#### Data extract

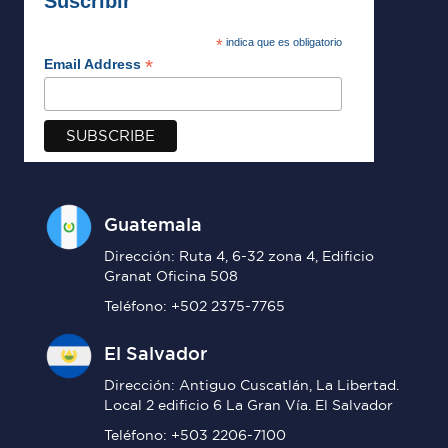
Suscribir
*
indica que es obligatorio
*
Email Address
Guatemala
Dirección: Ruta 4, 6-32 zona 4, Edificio
Granat Oficina 508
Teléfono: +502 2375-7765
El Salvador
Dirección: Antiguo Cuscatlán, La Libertad.
Local 2 edificio 6 La Gran Vía. El Salvador
Teléfono: +503 2206-7100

########

__Directive__
Tell how many lines in the data hold the string "Dirección". Only the number is wanted.

__Problem solution__
2